___ Provided data ___

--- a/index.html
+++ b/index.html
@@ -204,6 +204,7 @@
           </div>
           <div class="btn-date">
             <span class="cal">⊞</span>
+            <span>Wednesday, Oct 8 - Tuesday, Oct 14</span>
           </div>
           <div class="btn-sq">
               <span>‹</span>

___
___ Provided data ___

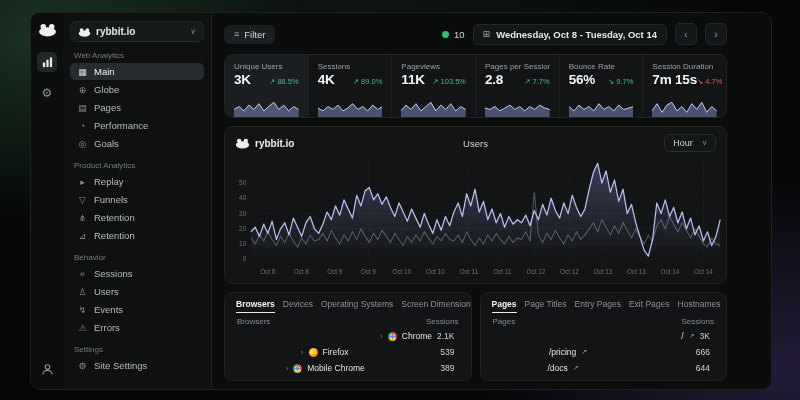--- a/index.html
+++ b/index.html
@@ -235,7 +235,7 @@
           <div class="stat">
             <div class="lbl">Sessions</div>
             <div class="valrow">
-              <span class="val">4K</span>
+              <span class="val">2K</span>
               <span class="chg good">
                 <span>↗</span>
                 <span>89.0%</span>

___

## The problem
Among the records above, determine how many lines contain "span", then report the number only.

## Written answer
8